SUPPLIED PASSAGE>
To save the graph in any of these format, make sure the graphics window is active (by clicking once on its top bar for example), then select in the File menu, the option Save as and click on the file format you want (note that eps is listed as Postscript).
If you want to compare the png and eps format and how they look printed and on screen (for that you will need to open the Word document, located in the Practicals directory of the Adv. Research Skills module). They are side by side in Figure 2.1.
Figure 2.1 The plot of weight versus height for 38 car drivers, saved either as a png file (on the left) or as an eps file (on the right).
Obtaining the R2 value from the model object
The first thing to calculate of course to gauge the strength of this single linear regression is the R2 value, which measures the "proportion of variance explained".
In R, all we need to do is use the function summary() and pass our model object to it.

DATA LINES>

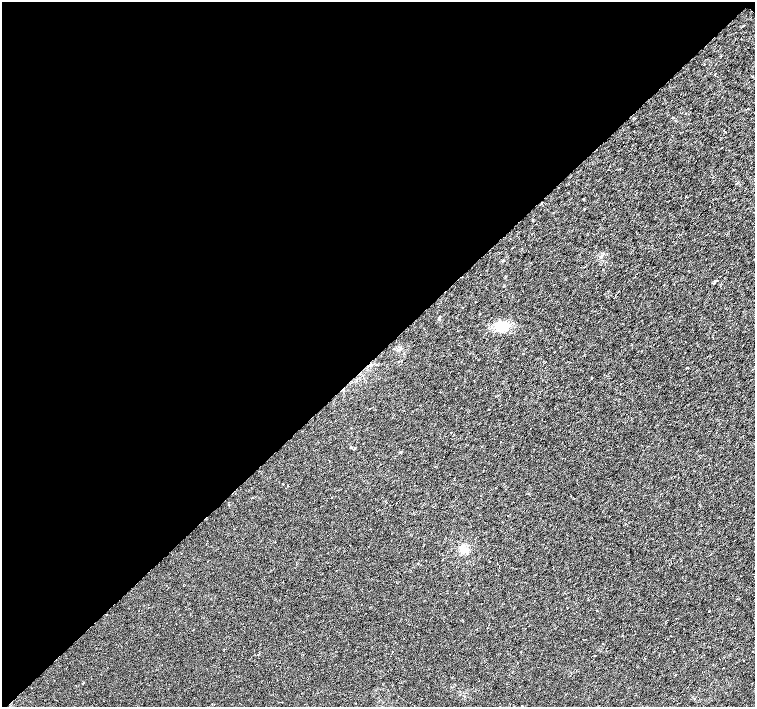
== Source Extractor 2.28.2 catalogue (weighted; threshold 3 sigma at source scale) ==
...
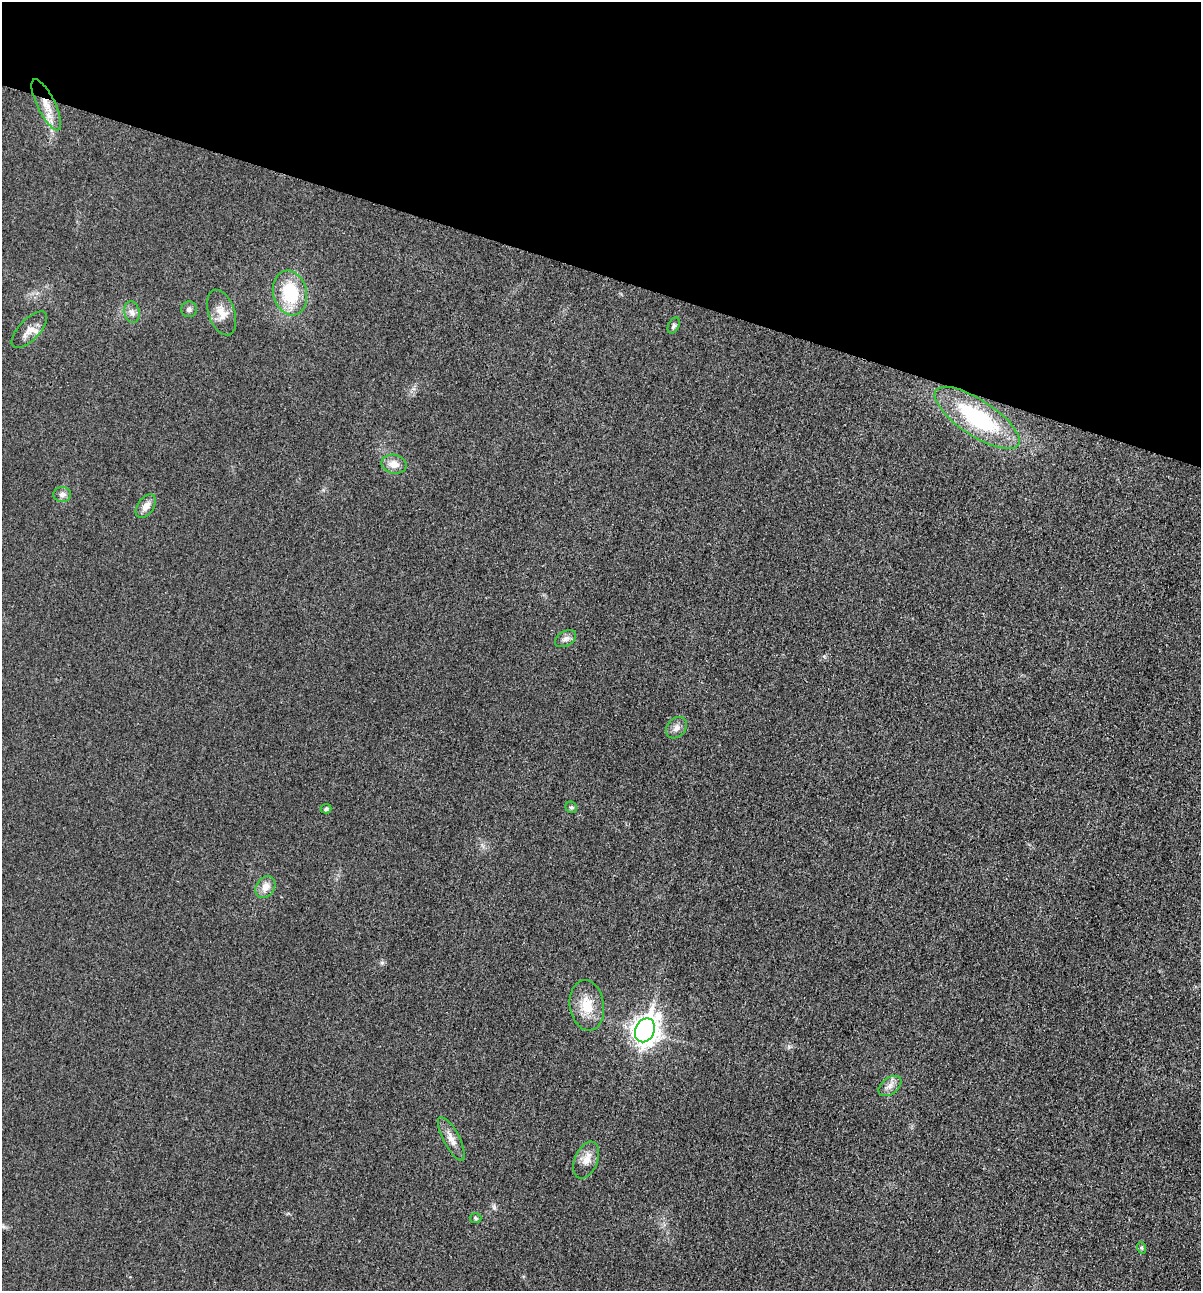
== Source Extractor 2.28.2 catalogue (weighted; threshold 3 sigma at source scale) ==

DESCRIPTION OF THE TASK>
Retype the passage on saving R graphs between "If you want" and "in Figure 2.1.", inclusive.

WRITTEN SOLUTION>
If you want to compare the png and eps format and how they look printed and on screen (for that you will need to open the Word document, located in the Practicals directory of the Adv. Research Skills module). They are side by side in Figure 2.1.